CASCA-Cuba and Comparing Japanese Art Places with Fusterlandia as a Cuban Art Place
By Millie Creighton, University of British Columbia
In addition to providing a great conference involvement and occasion for academic networking, for many of us the CASCA-Cuba conference which took place in Santiago de Cuba in May of 2018 offered the chance to gain further insights into Cuba or enhance comparisons with on-going research in other parts of the world. For those of us entering or leaving Cuba via Havana there was at least a brief chance to see the urban architecture there, the plethora of still operating 1950s cars associated with Havana, take a ride in a ‘co-co cab’ (those ‘cute’ little cabs in bright yellow to orangish gold colours that resemble coconuts), or go to the La Floridita bar, where the daiquiri is thought to have been invented, and possibly partake of a daiquiri while sitting beside the bronze statue of Ernest Hemingway—as many tourists do–at the bar he is said to have frequented often (an engagement relative to literary tourism research).
For myself, leaving Cuba via the Havana airport allowed me the chance to visit a location on the outskirts of Havana known as Fusterlandia, named after Cuban artist Josef Fuster. Fusterlandia involves several streets of artwork; entire buildings, streetwalks, building fronts, and interiors, mostly designed and decorated in mosaic style in the seaside town of Jaimanitas just west of Havana. Fuster dedicated the area as a tribute to Antoni Gaudi and one senses a similar feel viewing the art involved or going through the mammoth art installations. The engagement was particularly beneficial for me as I have been studying ‘art places in Japan’ in recent years as part of my own work, and how such large scale art installations are being utilized in outlying places in Japan (many also in towns on waterways connecting Japan’s islands), and how whole neighbourhoods or large scale areas are being re-positioned and re-presented as art engagements, often to enhance tourism and new forms of economic revenue to areas that were formerly well populated but have been experiencing severe depopulation in recent decades. In both cases engaging with the art, and at times the natural environment (such as the areas of Fusterlandia along the waterfront, just as along Japanese shorelines) have been fulfilling, and also attune people to how art can be combined with incentives towards pursuit of better ecological balance, and re-enhancement of community, place, and identity.

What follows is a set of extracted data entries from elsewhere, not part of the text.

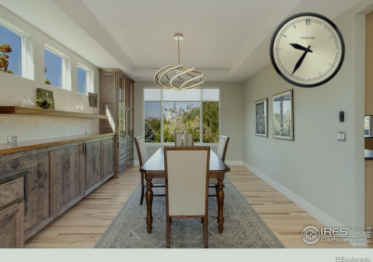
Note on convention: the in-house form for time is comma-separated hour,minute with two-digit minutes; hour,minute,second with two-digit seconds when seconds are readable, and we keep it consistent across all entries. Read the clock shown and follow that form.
9,35
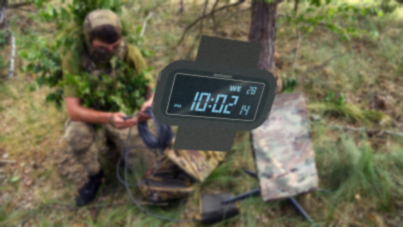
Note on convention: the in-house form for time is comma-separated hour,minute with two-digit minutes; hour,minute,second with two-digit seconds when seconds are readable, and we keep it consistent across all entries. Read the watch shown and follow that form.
10,02,14
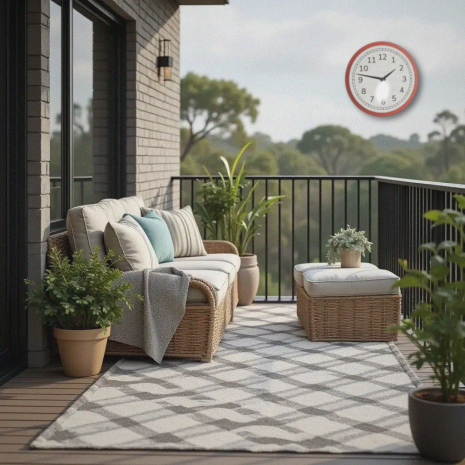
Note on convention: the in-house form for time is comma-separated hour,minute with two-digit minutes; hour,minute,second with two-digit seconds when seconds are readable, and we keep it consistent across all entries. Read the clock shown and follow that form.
1,47
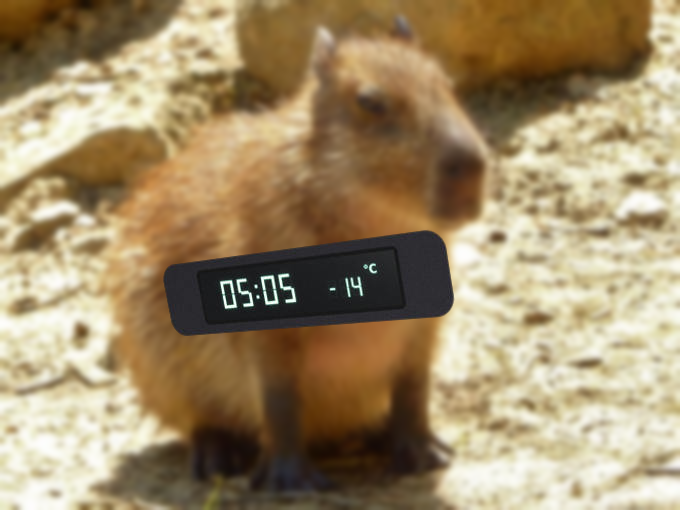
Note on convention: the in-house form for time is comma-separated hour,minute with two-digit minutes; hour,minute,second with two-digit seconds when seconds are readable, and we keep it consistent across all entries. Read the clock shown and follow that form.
5,05
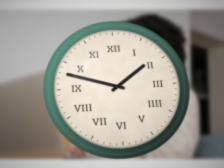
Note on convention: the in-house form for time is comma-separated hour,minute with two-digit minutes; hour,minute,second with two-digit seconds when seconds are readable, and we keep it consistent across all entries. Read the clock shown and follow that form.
1,48
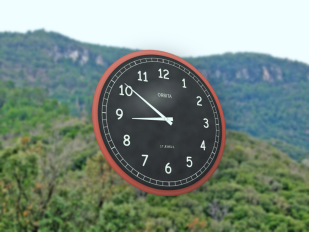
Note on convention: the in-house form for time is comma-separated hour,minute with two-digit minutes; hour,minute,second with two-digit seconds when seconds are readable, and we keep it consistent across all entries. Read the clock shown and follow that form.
8,51
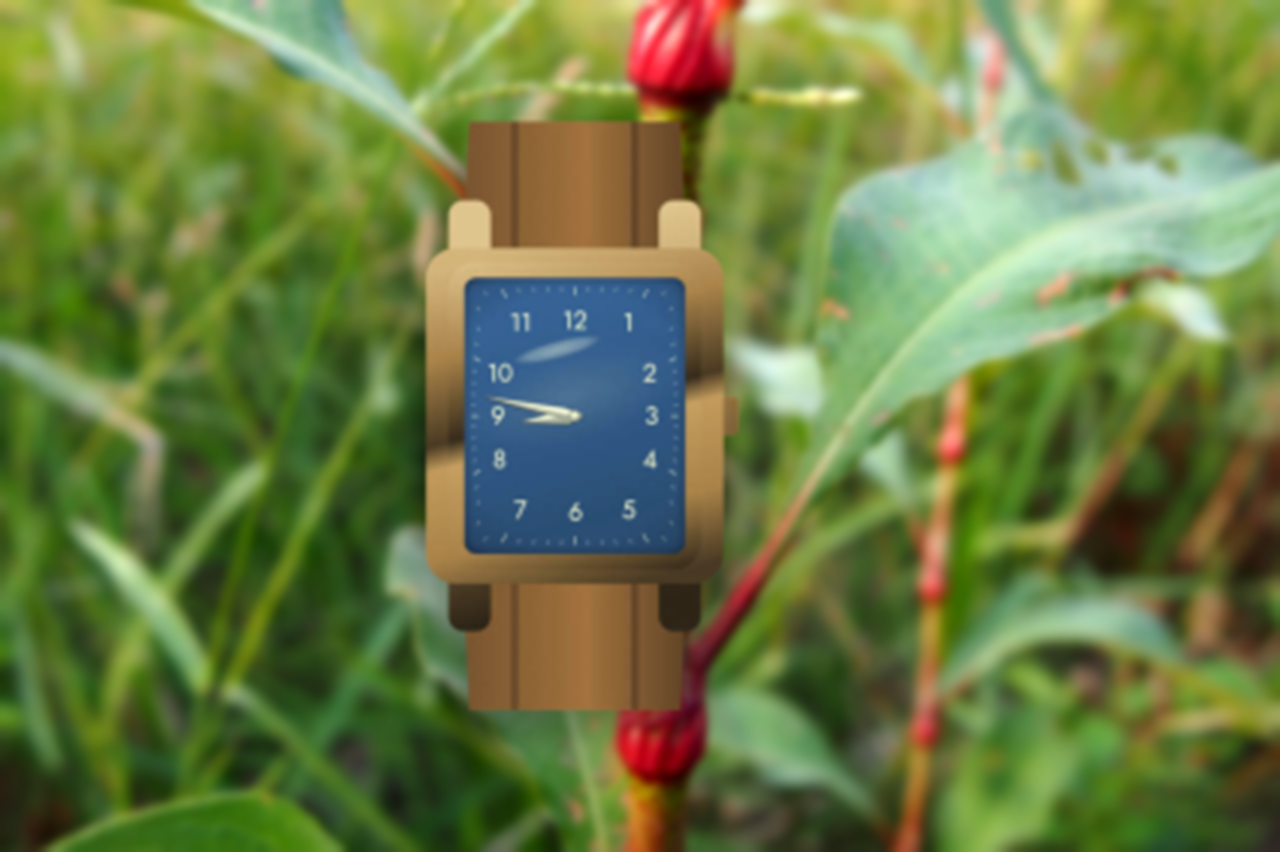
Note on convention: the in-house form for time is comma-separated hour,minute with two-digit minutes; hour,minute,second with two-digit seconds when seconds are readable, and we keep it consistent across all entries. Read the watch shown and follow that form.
8,47
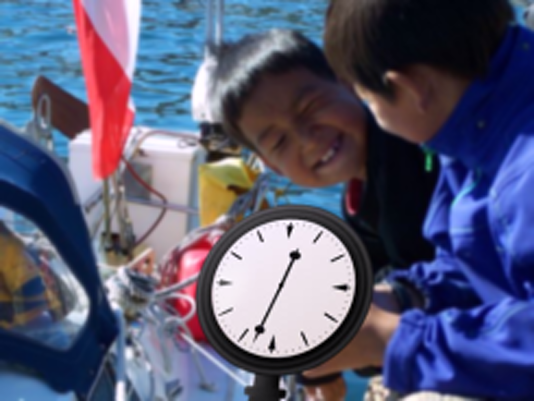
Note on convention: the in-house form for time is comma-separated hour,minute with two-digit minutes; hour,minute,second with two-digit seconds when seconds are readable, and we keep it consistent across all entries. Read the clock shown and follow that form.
12,33
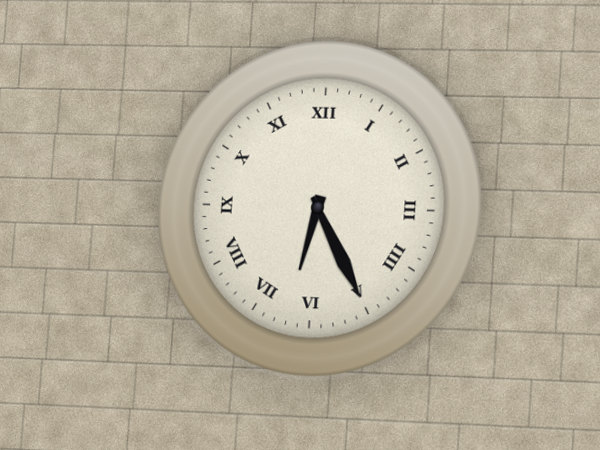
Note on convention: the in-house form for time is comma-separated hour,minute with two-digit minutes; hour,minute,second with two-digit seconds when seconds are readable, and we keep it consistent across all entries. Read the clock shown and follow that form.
6,25
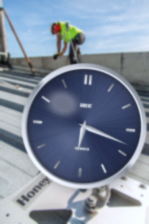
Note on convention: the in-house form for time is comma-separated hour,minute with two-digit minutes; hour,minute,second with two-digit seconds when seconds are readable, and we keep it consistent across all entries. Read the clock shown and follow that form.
6,18
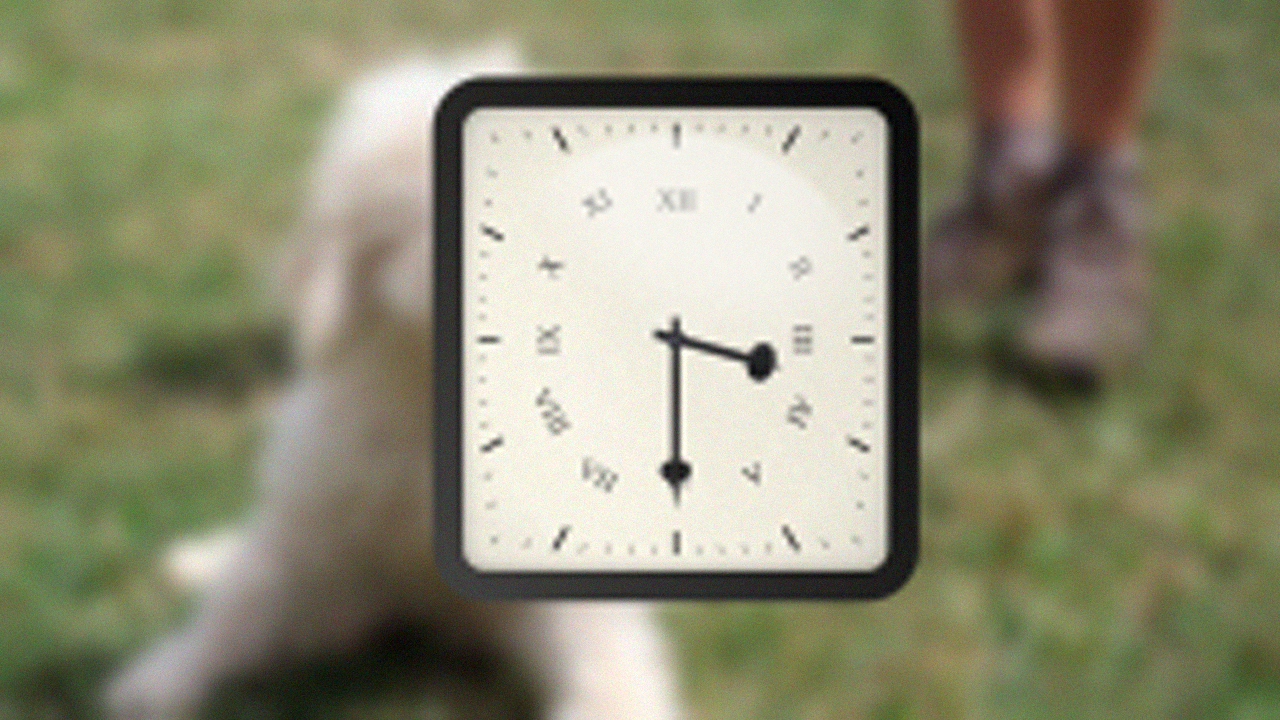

Fusterlandia as an art place in Cuba has large scale complexes done in mosaics and tile that people can walk through and engage with the art. This image shows the entry and exit to such a complex along with views of the art work on buildings in the neighbourhood outside the complex.
(Photo by Millie Creighton)
As an outdoor art place in Cuba, Fusterlandia has blocks of artwork along streets and sidewalks and covering building, as well as murals along the seashore of the seaside town Jaimanitas. This image shows how artwork adorns one of the area buildings, and an art mosaic border for the neighbourhood houses or businesses.